BEGIN Records supplied

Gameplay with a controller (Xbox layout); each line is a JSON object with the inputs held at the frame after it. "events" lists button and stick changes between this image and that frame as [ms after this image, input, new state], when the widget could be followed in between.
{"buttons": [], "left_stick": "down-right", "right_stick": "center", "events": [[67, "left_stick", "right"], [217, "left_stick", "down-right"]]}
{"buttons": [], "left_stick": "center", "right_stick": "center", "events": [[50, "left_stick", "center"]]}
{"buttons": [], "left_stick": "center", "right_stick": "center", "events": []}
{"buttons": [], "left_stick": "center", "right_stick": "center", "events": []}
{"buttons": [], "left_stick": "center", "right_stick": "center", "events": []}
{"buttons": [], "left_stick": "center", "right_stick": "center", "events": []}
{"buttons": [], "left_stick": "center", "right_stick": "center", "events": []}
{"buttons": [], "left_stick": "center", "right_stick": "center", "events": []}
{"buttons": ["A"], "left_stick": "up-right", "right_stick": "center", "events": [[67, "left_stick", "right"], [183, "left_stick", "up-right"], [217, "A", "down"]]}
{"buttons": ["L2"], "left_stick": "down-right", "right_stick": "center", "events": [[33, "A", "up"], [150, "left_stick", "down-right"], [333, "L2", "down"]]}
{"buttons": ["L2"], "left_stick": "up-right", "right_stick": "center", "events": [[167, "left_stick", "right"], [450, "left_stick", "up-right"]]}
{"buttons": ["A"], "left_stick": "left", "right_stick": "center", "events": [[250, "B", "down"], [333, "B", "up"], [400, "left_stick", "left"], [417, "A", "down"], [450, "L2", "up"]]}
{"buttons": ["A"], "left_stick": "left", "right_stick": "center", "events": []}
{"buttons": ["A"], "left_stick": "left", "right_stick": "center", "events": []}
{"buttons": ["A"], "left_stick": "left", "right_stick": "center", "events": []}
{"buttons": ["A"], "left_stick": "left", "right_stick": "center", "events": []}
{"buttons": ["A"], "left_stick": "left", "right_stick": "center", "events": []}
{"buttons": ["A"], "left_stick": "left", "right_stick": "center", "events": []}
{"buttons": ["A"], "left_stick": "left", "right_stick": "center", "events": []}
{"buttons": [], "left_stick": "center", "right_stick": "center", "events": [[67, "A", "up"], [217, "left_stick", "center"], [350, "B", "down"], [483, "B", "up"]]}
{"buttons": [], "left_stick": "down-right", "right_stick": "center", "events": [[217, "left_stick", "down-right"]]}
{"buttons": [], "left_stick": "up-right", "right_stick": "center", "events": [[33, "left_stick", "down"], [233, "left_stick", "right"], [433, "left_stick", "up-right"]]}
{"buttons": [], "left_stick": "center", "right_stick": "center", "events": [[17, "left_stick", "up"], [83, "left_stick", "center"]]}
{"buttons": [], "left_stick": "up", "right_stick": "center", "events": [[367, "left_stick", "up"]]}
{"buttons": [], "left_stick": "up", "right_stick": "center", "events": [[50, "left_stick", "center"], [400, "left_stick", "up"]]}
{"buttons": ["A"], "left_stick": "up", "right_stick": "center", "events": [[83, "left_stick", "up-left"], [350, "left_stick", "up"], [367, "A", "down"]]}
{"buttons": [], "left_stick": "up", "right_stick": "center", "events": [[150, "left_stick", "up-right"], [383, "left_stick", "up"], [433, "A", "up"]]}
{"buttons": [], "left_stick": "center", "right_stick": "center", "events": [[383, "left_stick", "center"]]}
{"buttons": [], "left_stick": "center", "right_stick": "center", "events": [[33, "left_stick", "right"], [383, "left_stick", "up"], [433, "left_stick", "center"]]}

END Records supplied

Exercise objective. Transcribe the material exactly as it reads.

Response.
Gameplay with a controller (Xbox layout); each line is a JSON object with the inputs held at the frame after it. "events" lists button and stick changes between this image and that frame as [ms after this image, input, new state], when the widget could be followed in between.
{"buttons": [], "left_stick": "down-right", "right_stick": "center", "events": [[67, "left_stick", "right"], [217, "left_stick", "down-right"]]}
{"buttons": [], "left_stick": "center", "right_stick": "center", "events": [[50, "left_stick", "center"]]}
{"buttons": [], "left_stick": "center", "right_stick": "center", "events": []}
{"buttons": [], "left_stick": "center", "right_stick": "center", "events": []}
{"buttons": [], "left_stick": "center", "right_stick": "center", "events": []}
{"buttons": [], "left_stick": "center", "right_stick": "center", "events": []}
{"buttons": [], "left_stick": "center", "right_stick": "center", "events": []}
{"buttons": [], "left_stick": "center", "right_stick": "center", "events": []}
{"buttons": ["A"], "left_stick": "up-right", "right_stick": "center", "events": [[67, "left_stick", "right"], [183, "left_stick", "up-right"], [217, "A", "down"]]}
{"buttons": ["L2"], "left_stick": "down-right", "right_stick": "center", "events": [[33, "A", "up"], [150, "left_stick", "down-right"], [333, "L2", "down"]]}
{"buttons": ["L2"], "left_stick": "up-right", "right_stick": "center", "events": [[167, "left_stick", "right"], [450, "left_stick", "up-right"]]}
{"buttons": ["A"], "left_stick": "left", "right_stick": "center", "events": [[250, "B", "down"], [333, "B", "up"], [400, "left_stick", "left"], [417, "A", "down"], [450, "L2", "up"]]}
{"buttons": ["A"], "left_stick": "left", "right_stick": "center", "events": []}
{"buttons": ["A"], "left_stick": "left", "right_stick": "center", "events": []}
{"buttons": ["A"], "left_stick": "left", "right_stick": "center", "events": []}
{"buttons": ["A"], "left_stick": "left", "right_stick": "center", "events": []}
{"buttons": ["A"], "left_stick": "left", "right_stick": "center", "events": []}
{"buttons": ["A"], "left_stick": "left", "right_stick": "center", "events": []}
{"buttons": ["A"], "left_stick": "left", "right_stick": "center", "events": []}
{"buttons": [], "left_stick": "center", "right_stick": "center", "events": [[67, "A", "up"], [217, "left_stick", "center"], [350, "B", "down"], [483, "B", "up"]]}
{"buttons": [], "left_stick": "down-right", "right_stick": "center", "events": [[217, "left_stick", "down-right"]]}
{"buttons": [], "left_stick": "up-right", "right_stick": "center", "events": [[33, "left_stick", "down"], [233, "left_stick", "right"], [433, "left_stick", "up-right"]]}
{"buttons": [], "left_stick": "center", "right_stick": "center", "events": [[17, "left_stick", "up"], [83, "left_stick", "center"]]}
{"buttons": [], "left_stick": "up", "right_stick": "center", "events": [[367, "left_stick", "up"]]}
{"buttons": [], "left_stick": "up", "right_stick": "center", "events": [[50, "left_stick", "center"], [400, "left_stick", "up"]]}
{"buttons": ["A"], "left_stick": "up", "right_stick": "center", "events": [[83, "left_stick", "up-left"], [350, "left_stick", "up"], [367, "A", "down"]]}
{"buttons": [], "left_stick": "up", "right_stick": "center", "events": [[150, "left_stick", "up-right"], [383, "left_stick", "up"], [433, "A", "up"]]}
{"buttons": [], "left_stick": "center", "right_stick": "center", "events": [[383, "left_stick", "center"]]}
{"buttons": [], "left_stick": "center", "right_stick": "center", "events": [[33, "left_stick", "right"], [383, "left_stick", "up"], [433, "left_stick", "center"]]}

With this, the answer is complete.